I presume that you need to have access to the path of each file you are
reading.
I don't know whether there is a good way to do that for HDFS, I need to
read the files myself, something like:
def openWithPath(inputPath: String, sc:SparkContext) = {
val fs = (new
Path(inputPath)).getFileSystem(sc.hadoopConfiguration)

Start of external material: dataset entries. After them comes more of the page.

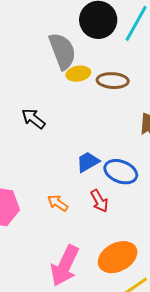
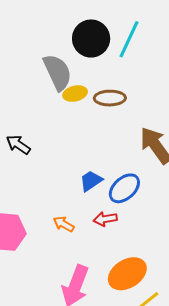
black arrow: (33, 119) -> (18, 145), moved
blue ellipse: (121, 172) -> (124, 188), turned -60
red arrow: (99, 201) -> (105, 219), turned 115

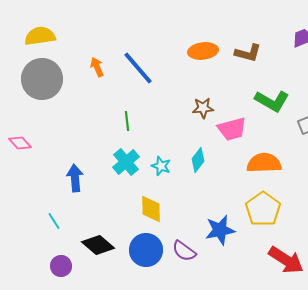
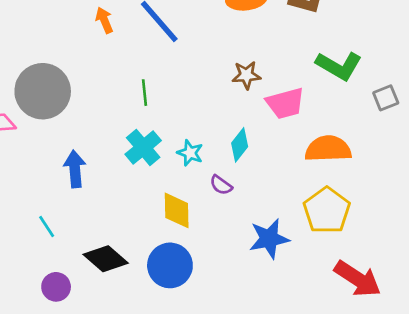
gray circle: (42, 79) -> (43, 91), moved
purple semicircle: (184, 251) -> (221, 185), moved, size x0.7

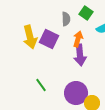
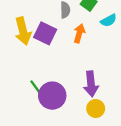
purple arrow: (80, 55) -> (91, 84), moved
purple circle: (76, 93) -> (52, 96), moved

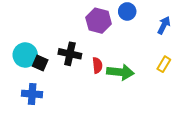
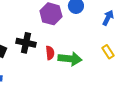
yellow rectangle: (164, 64) -> (108, 52), turned -64

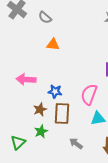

val filesIt = fs.listFiles(path, false)
val paths = new ListBuffer[URI]
while (filesIt.hasNext) {
paths += filesIt.next.getPath.toUri
}
val withPaths = paths.toList.map{ p =>
sc.newAPIHadoopFile[LongWritable, Text,
TextInputFormat](p.toString).map{ case (_,s) => (p, s.toString) }
}
withPaths.reduce{ _ ++ _ }
}
...
I would be interested if there is a better way to do the same thing ...
Cheers,
a:
On Sun, Jun 1, 2014 at 6:00 PM, Nicholas Chammas <nicholas.cham...@gmail.com
> wrote:
> Could you provide an example of what you mean?
>
> I know it's possible to create an RDD from a path with wildcards, like in
> the subject.
>
> For example, sc.textFile('s3n://bucket/2014-??-??/*.gz'). You can also
> provide a comma delimited list of paths.
>
> Nick
>
> 2014년 6월 1일 일요일, Oleg Proudnikov<oleg.proudni...@gmail.com>님이 작성한 메시지:
>
> Hi All,
>>
>> Is it possible to create an RDD from a directory tree of the following
>> form?
>>
>> RDD[(PATH, Seq[TEXT])]
>>
>> Thank you,
>> Oleg
>>
>>